On Monday, 5 January 2015 at 21:15:00 UTC, Zach the Mystic wrote:
https://github.com/D-Programming-Language/dmd/pull/1877

Deep into the discussion on the above pull, Walter responds to this comment of Kenji's:

"I think this kind of optimization should be hidden after the semantic phase - as like inlining and backend optimizations."

...with this:

"The trouble with doing this is that it is extremely dangerous in a language that supports separate compilation. It means that a function can be treated as pure, but its mangled signature says its impure. Then, the build system swaps in another version of that function, with the same signature, but is impure. Now the code that calls it is silently broken - the worst kind of runtime error. This is why attribute inference is limited to those functions where the definitions are guaranteed to be available - templates, lambdas, nesteds and autos - then there can be no runtime mismatch."

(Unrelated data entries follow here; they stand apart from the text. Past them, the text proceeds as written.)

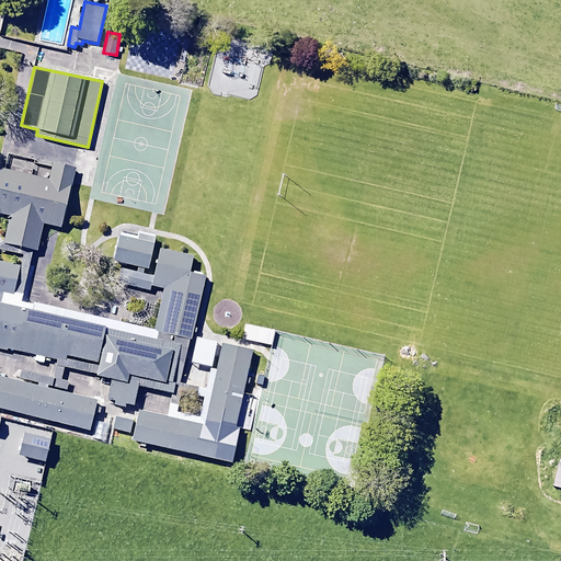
[(0,214),(9,216),(2,243),(37,252),(44,226),(61,229),(76,170),(54,164),(49,181),(0,169),(0,214)]
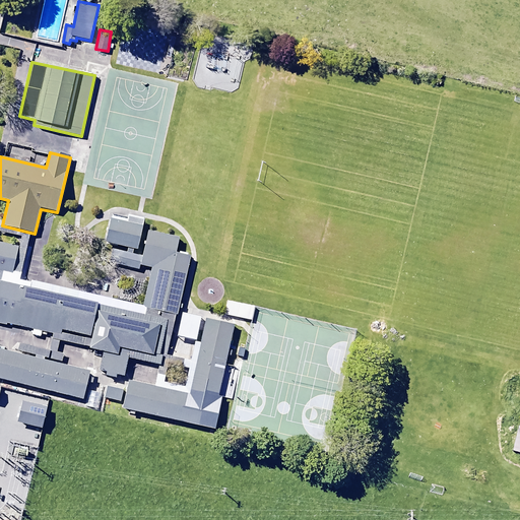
[(138,249),(145,217),(130,214),(129,218),(112,214),(106,243),(128,248),(127,253),(104,248),(101,262),(138,271),(139,267),(142,256),(131,254),(133,248),(138,249)]
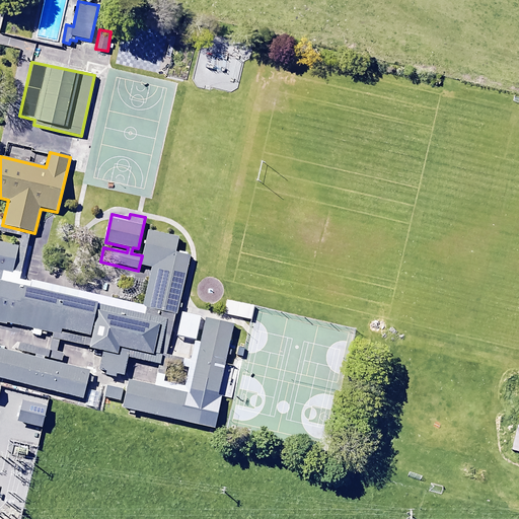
[(0,285),(0,323),(5,325),(6,322),(61,336),(62,330),(90,338),(87,349),(102,352),(97,371),(105,372),(104,376),(116,378),(117,375),(124,377),(128,360),(158,367),(160,359),(182,364),(184,360),(164,355),(172,320),(178,321),(179,317),(174,316),(189,256),(174,253),(178,238),(147,230),(142,255),(139,267),(149,269),(140,308),(143,309),(142,313),(1,281),(0,285)]
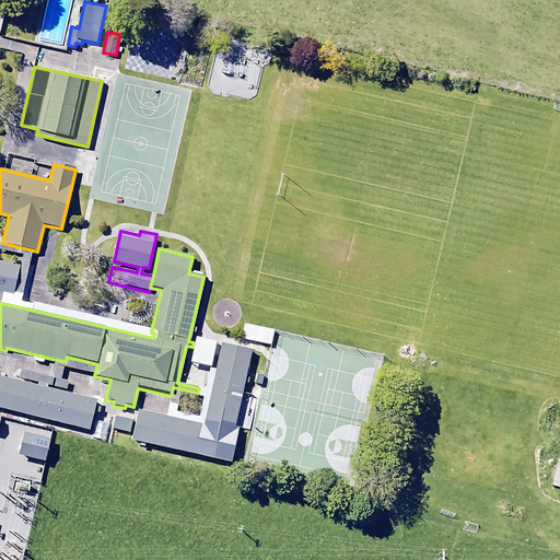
[(20,266),(0,261),(0,307),(1,303),(3,293),(13,295),(20,266)]
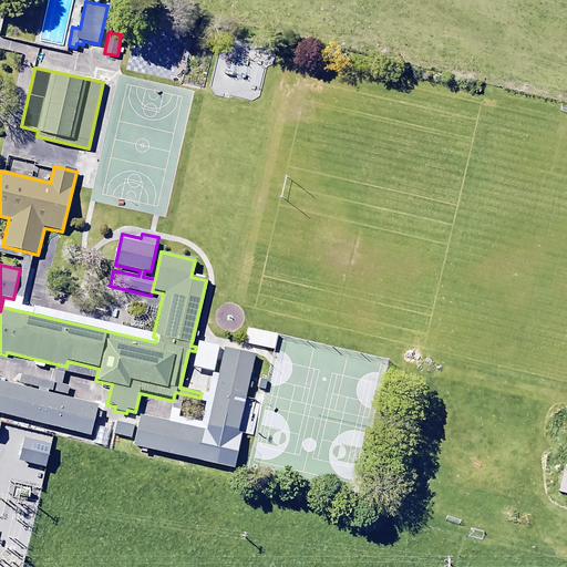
[(237,434),(255,354),(224,348),(206,430),(140,415),(133,446),(218,465),(222,449),(238,452),(241,435),(237,434)]
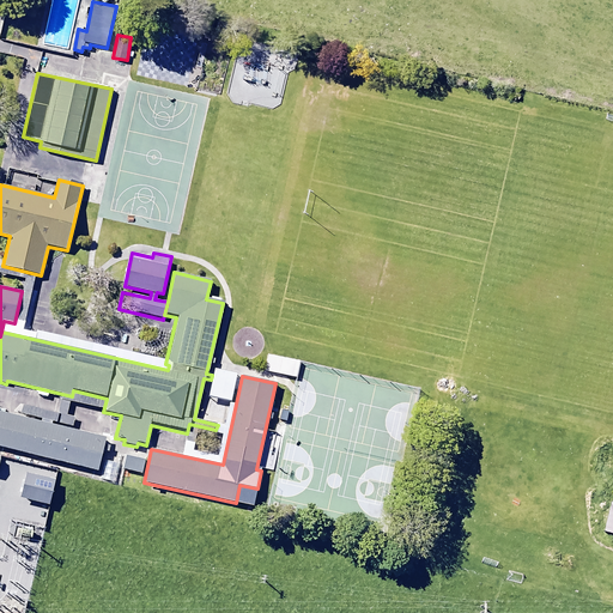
[(107,438),(0,412),(0,447),(98,472),(107,438)]
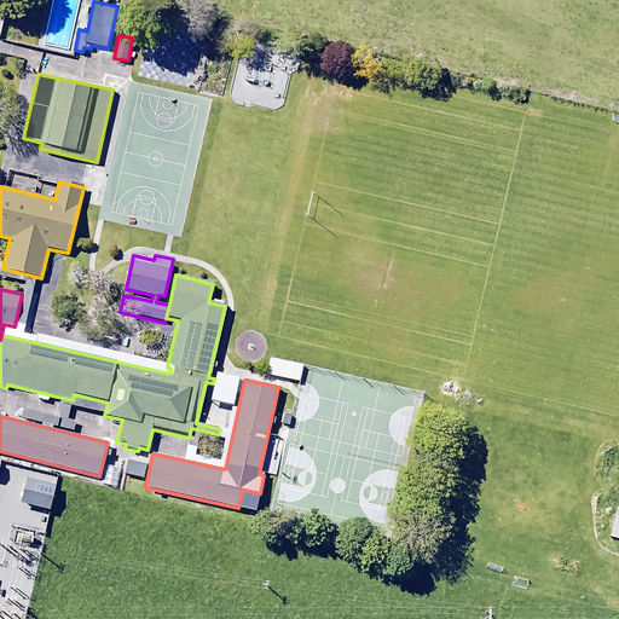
[(125,474),(144,478),(146,466),(128,461),(125,474)]
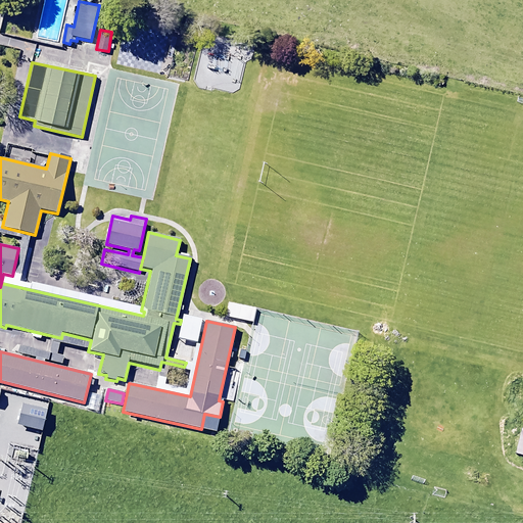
[(48,412),(22,406),(17,425),(43,431),(48,412)]
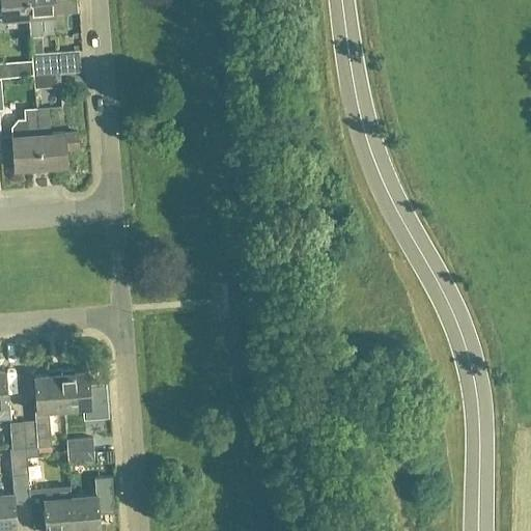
[(4,17),(29,15),(28,0),(0,0),(0,20),(4,21),(4,17)]
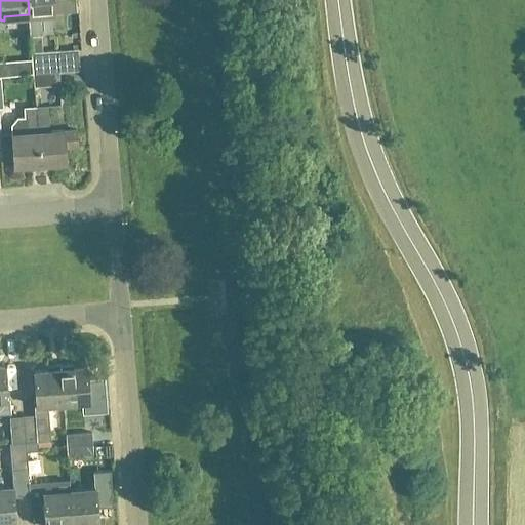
[(28,0),(29,14),(31,38),(43,37),(41,13),(55,11),(54,0),(28,0)]
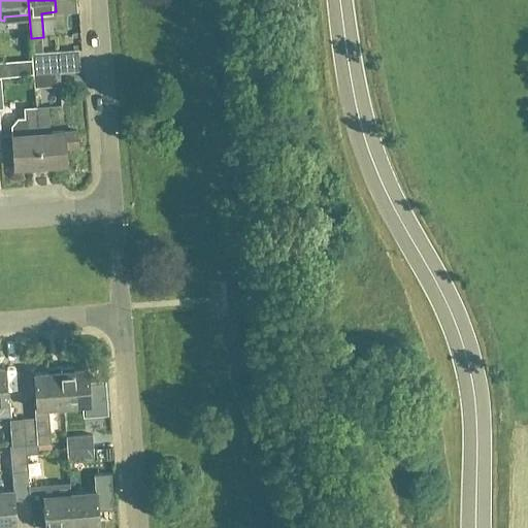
[(34,75),(60,73),(58,53),(32,55),(34,75)]
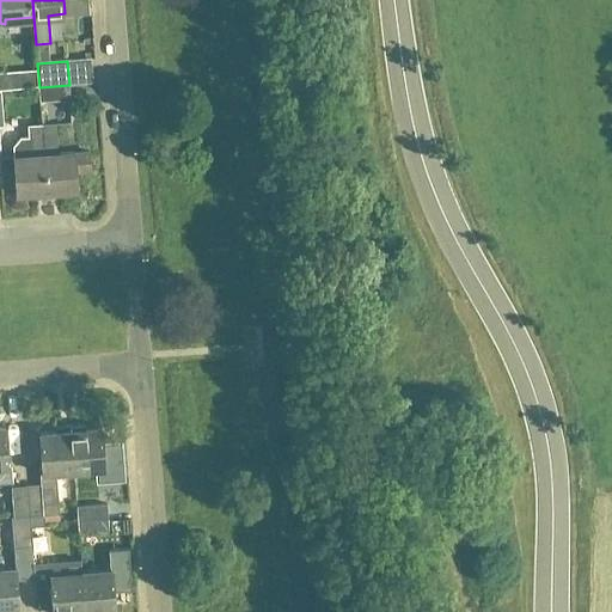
[(71,102),(69,85),(40,87),(41,103),(71,102)]
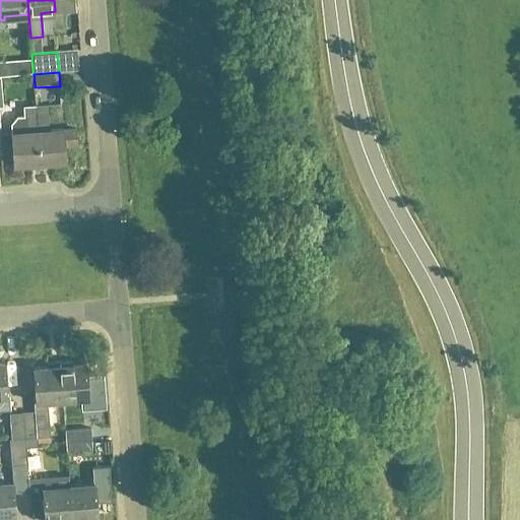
[(62,87),(48,91),(56,121),(70,117),(62,87)]
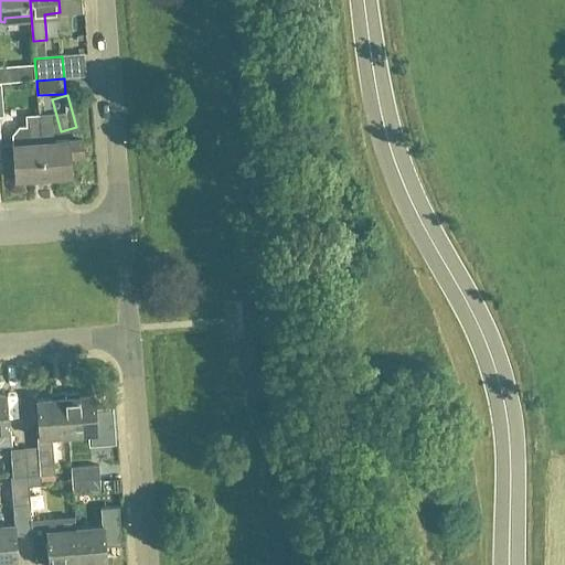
[(40,116),(44,177),(73,174),(71,159),(84,158),(83,140),(70,141),(70,140),(54,141),(52,115),(40,116)]
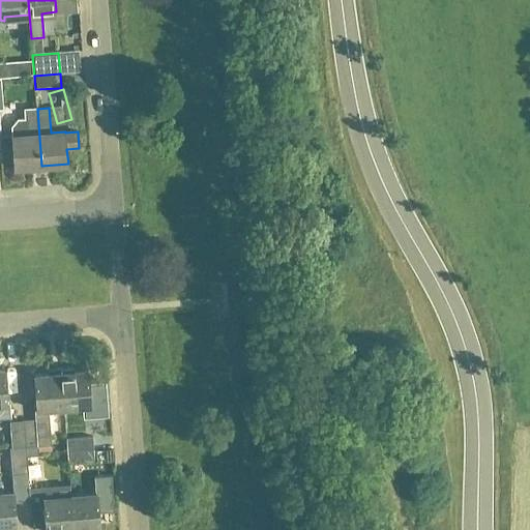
[(41,166),(37,109),(26,110),(27,118),(19,119),(12,127),(16,167),(41,166)]
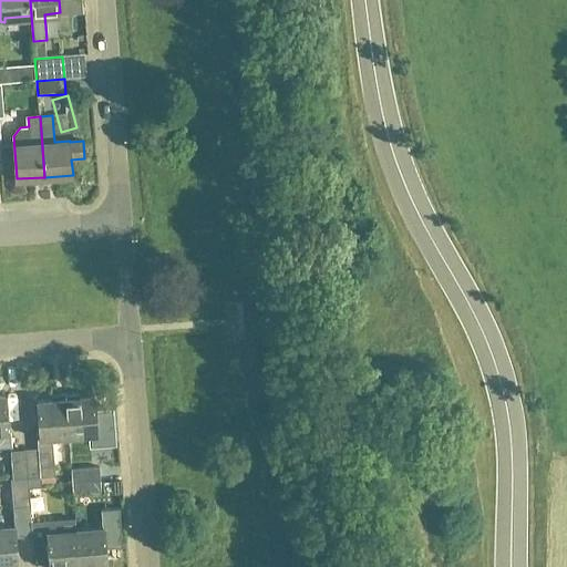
[(65,394),(69,439),(98,436),(94,397),(79,399),(79,393),(65,394)]
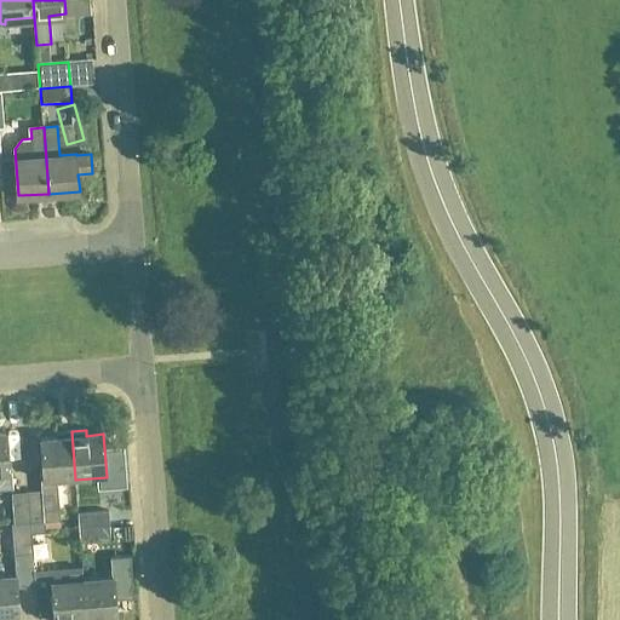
[(0,491),(13,489),(12,472),(9,472),(5,432),(0,431),(0,491)]
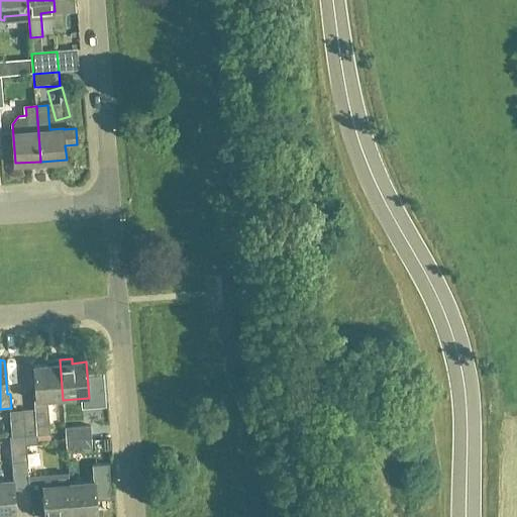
[(48,401),(63,400),(60,359),(47,360),(47,365),(34,367),(36,400),(34,401),(35,410),(23,411),(25,436),(37,435),(38,442),(50,441),(48,401)]
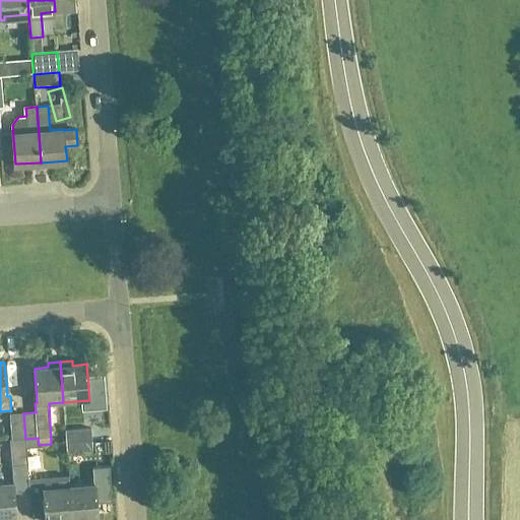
[(12,440),(25,439),(23,413),(10,414),(12,440)]
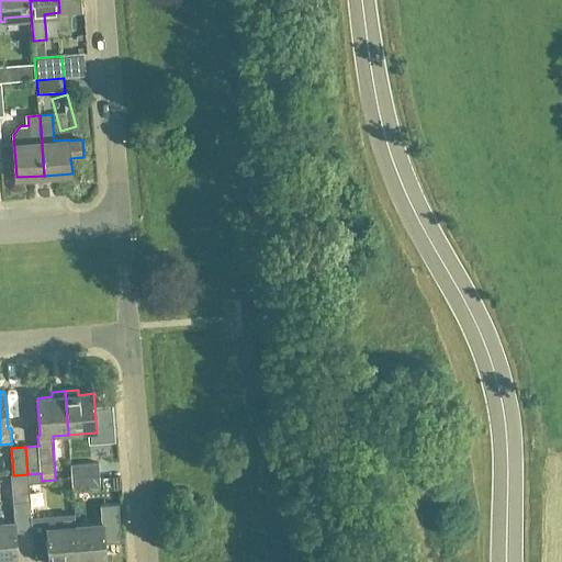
[(71,480),(100,478),(99,463),(70,465),(71,480)]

What bothers me about this is that the compiler could *know* that a function is pure any time it has the function body available to it, regardless of what kind of function it is. The above quote suggests, however, that it's just completely impossible for the compiler to know if the function which will be called is the one that it has just compiled, or if it will be swapped in by a linker with another function with the same name from somewhere else. I honestly don't know enough about how linking works to know if this cancels my proposal. Wouldn't it cause an error if the linker found two of the exact same function?

My naive assumption about it is that when the compiler has the body, it can treat it as pure from within, even if it gets expressed by 'extern(noinfer)' as impure. That is, from within the singly compiled program, it can be treated as if it *is* pure, being one-hundred percent certain that the function it compiles will be the one that gets called at binary time, but for anyone reading the expressed interface, it can only be compiled as if it's *not* pure, since that's all the information the interface tells them.